What makes ML systems design different
The classic distributed-systems playbook — stateless workers, scale out on cheap boxes, push state to a database — quietly fails on ML serving and training. Three facts break it: the unit of compute costs as much as a car, the bottleneck is memory bandwidth not CPU, and what looks like one workload is actually two with opposite profiles. Internalize these and the rest of the track is consequences.
First principle: the cost structure is inverted
A web service is built on the assumption that compute is cheap and roughly free to replicate. A request costs microseconds of a CPU that costs cents per hour; if you need more, you start more identical stateless workers behind a load balancer. The hard problems are state (databases, consistency) and fan-out (one request touching many services).
ML serving inverts every term. The unit of compute is one GPU — an H100 lists around $25,000–$40,000 and rents for roughly $2–$10 / hour. A single LLM request can occupy that GPU for hundreds of milliseconds. Utilization isn't a tidiness concern; at these prices, 10% idle is the difference between a profitable product and a burning one.
First principle: the wall is bandwidth, not compute
The instinct from CS is that "fast" means "fewer FLOPs." On a modern GPU that instinct is usually wrong. Consider an H100: roughly 990 TFLOP/s of bf16 matrix compute, but only 3.35 TB/s of memory bandwidth. The ratio — call it the machine's arithmetic intensity — is about 295 FLOPs per byte. A kernel that doesn't do at least ~300 math operations on every byte it reads from memory leaves the compute units starving, waiting on memory.
LLM decoding is the canonical victim. Generating one token reads all the model's weights from memory to do a tiny amount of math per weight (batch size 1 ⇒ roughly one multiply-add per weight). That is an arithmetic intensity near 1 — two orders of magnitude below what the hardware wants. So single-stream decode runs at a small fraction of peak FLOP/s and its speed is set almost entirely by how fast you can stream the weights:
For a 70B model in fp16 (140 GB) on an H100 (3.35 TB/s): 140e9 / 3.35e12 ≈ 42 ms / token as a hardware floor, regardless of how "fast" the GPU's math units are. This one equation explains why batching exists (amortize the weight read over many tokens), why quantization helps decode (fewer bytes to stream), and why KV-cache size matters so much (it's more bytes to move). We will use it constantly.
First principle: it's two workloads wearing one trench coat
An LLM request has two phases with opposite hardware profiles, and treating them as one workload is the most common design error.
This is unique to autoregressive generation. No web request has a "phase 1 that's CPU-bound and phase 2 that's I/O-bound on the same data, hundreds of times in a row." Almost every serving design decision — the metrics you pick (lesson 03), how you batch (04), whether you disaggregate (05) — descends from this single structural fact.

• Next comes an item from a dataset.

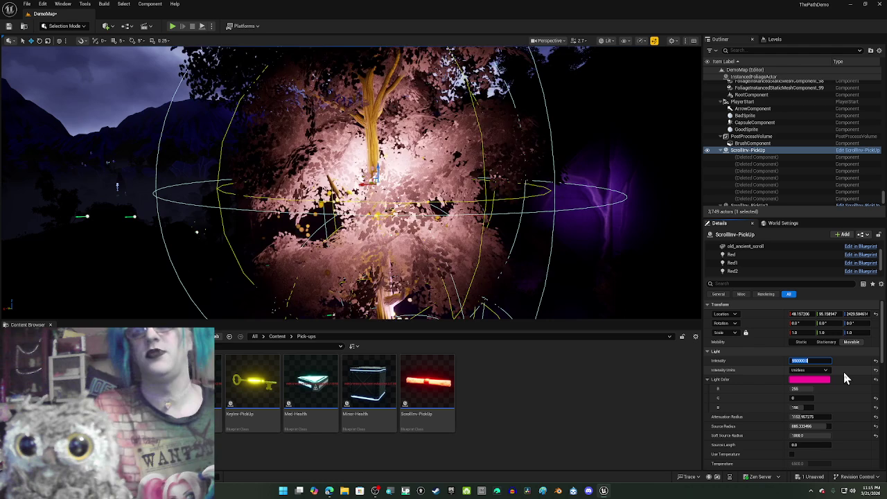
{"action": "key", "text": "Right"}
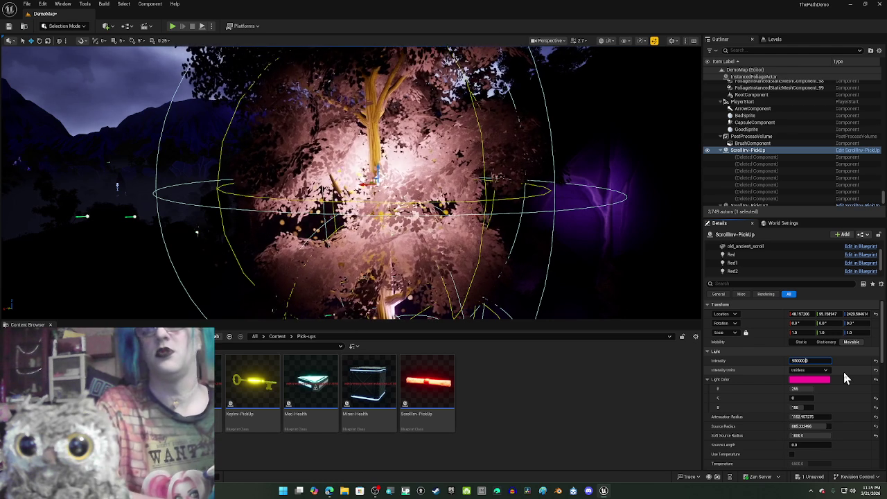
{"action": "key", "text": "BackSpace"}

Putting it together: the design loop
Given those three facts, the loop from the orientation page is the rational response. Here it is again, now with the why attached:
| Step | What you do | Because of the principle… |
|---|---|---|
| 1 · Requirements | Pin SLOs, workload, scale, budget | $/GPU-hour is so high that "build it and see" is unaffordable |
| 2 · Arithmetic | FLOPs, bytes, bandwidth, $ | The wall is usually bandwidth/memory — you must compute which |
| 3 · Topology | Parallelism, replication, layout | Models don't fit on one GPU; phases want different placement |
| 4 · Bottleneck | Find the wall that binds first | Optimizing a non-binding wall buys nothing |
| 5 · Iterate | Relax it, re-run, repeat | Removing one wall always exposes the next |
Interactive · find the wall
Below: a single decode step of a dense model on one GPU. Drag the batch size. At batch 1 you are deep in bandwidth-bound territory (the weights are read once and barely used). As batch grows, the same weight-read serves more tokens, arithmetic intensity climbs, and eventually you cross the roofline ridge into compute-bound. The crossover point is the single most important number in serving design — it's the batch size where the GPU finally stops wasting its math units.
What carries forward
- Utilization is the objective, because the hardware is the cost. Every design is judged on whether the expensive chip is busy doing useful work.
- Ask "which wall?" before optimizing. Memory capacity, memory bandwidth, network, compute, or budget — exactly one binds at a time.
- Prefill and decode are different workloads. Expect every serving decision to treat them separately.
- The loop is the skill. Lessons 02 (the numbers) and 03 (the requirements) finish equipping it; everything after is the loop, run on a new problem.